An online application is about to be launched that enables businesses to conclude contracts with the help of secure interactive software. The new business-to-business facility will be based on ICC’s model sale contract, which has been in worldwide use since 1997.
ICC’s International Bureau of Chambers of Commerce has established World Chambers Network (WCN), a global hub on the Internet where chambers and individual companies exchange information about themselves, their products and business opportunities. ICC has built its reputation on devising self-regulatory standards and mechanisms for paper-based trade. We have long argued that self-regulation by business users of e-commerce is the most effective and practical solution, considering the rapidity of technological change and the difficulty of enforcing national laws in cyberspace.

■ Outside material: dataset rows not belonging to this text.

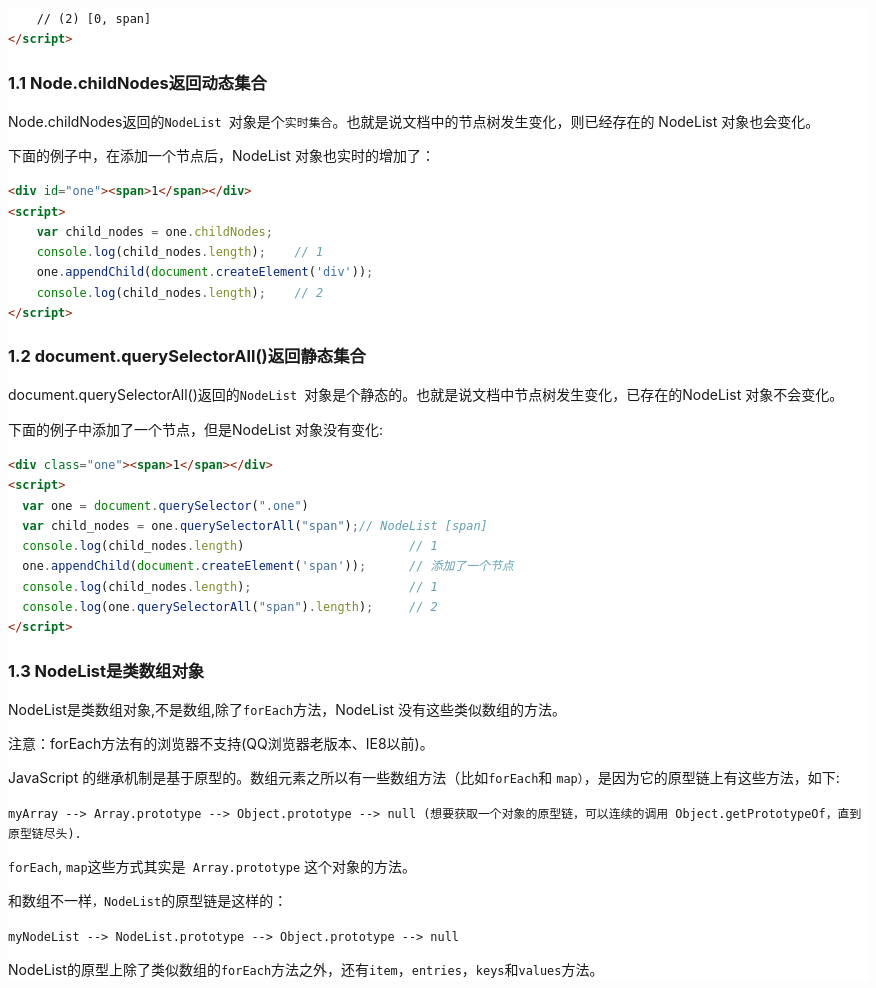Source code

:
 ```html
    // (2) [0, span]
</script>
```



### 1.1 Node.childNodes返回动态集合 

Node.childNodes返回的`NodeList `对象是个`实时集合`。也就是说文档中的节点树发生变化，则已经存在的 NodeList 对象也会变化。

下面的例子中，在添加一个节点后，NodeList 对象也实时的增加了：

```html
<div id="one"><span>1</span></div>
<script>
    var child_nodes = one.childNodes;
    console.log(child_nodes.length);	// 1
    one.appendChild(document.createElement('div'));
    console.log(child_nodes.length); 	// 2
</script>
```

### 1.2 document.querySelectorAll()返回静态集合 

document.querySelectorAll()返回的`NodeList `对象是个静态的。也就是说文档中节点树发生变化，已存在的NodeList 对象不会变化。

下面的例子中添加了一个节点，但是NodeList 对象没有变化:

```html
<div class="one"><span>1</span></div>
<script>
  var one = document.querySelector(".one")
  var child_nodes = one.querySelectorAll("span");// NodeList [span]
  console.log(child_nodes.length)						// 1
  one.appendChild(document.createElement('span'));		// 添加了一个节点
  console.log(child_nodes.length); 						// 1
  console.log(one.querySelectorAll("span").length);		// 2
</script>
```

### 1.3 NodeList是类数组对象

NodeList是类数组对象,不是数组,除了`forEach`方法，NodeList 没有这些类似数组的方法。

注意：forEach方法有的浏览器不支持(QQ浏览器老版本、IE8以前)。

JavaScript 的继承机制是基于原型的。数组元素之所以有一些数组方法（比如` forEach `和 `map）`，是因为它的原型链上有这些方法，如下:

`myArray --> Array.prototype --> Object.prototype --> null (想要获取一个对象的原型链，可以连续的调用 Object.getPrototypeOf，直到原型链尽头).`

`forEach`, `map`这些方式其实是` Array.prototype` 这个对象的方法。

和数组不一样`，NodeList`的原型链是这样的：

`myNodeList --> NodeList.prototype --> Object.prototype --> null`

NodeList的原型上除了类似数组的`forEach`方法之外，还有`item`，`entries`，`keys`和`values`方法。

For governments, the emphasis should be on achieving regulatory efficiency by allowing business to take on as much of the task as possible. After all, business has a strong interest in creating trust across the whole spectrum of users and providers of services. Without such trust, there will be no electronic commerce. But where should the dividing line be drawn between business self-regulation and government regulation? Clearly, governments must ensure that the law is respected in cyberspace, for example, to protect intellectual property and stop criminal abuse.
Business accepts the key role of governments in establishing Internet policy and is no less determined that the Internet should not become a free-for-all. In general terms, business urges governments to leave untouched all those areas where there is no clear evidence that business conduct will have a negative effect on society or on the fundamental rights of individuals.
I remain optimistic that governments will hold to a minimalist and carefully co-ordinated international approach to e-commerce regulation. The future of e-commerce depends on it – as do the hopes placed in e-commerce in the industrial and developing worlds alike. The stakes are high for all of us.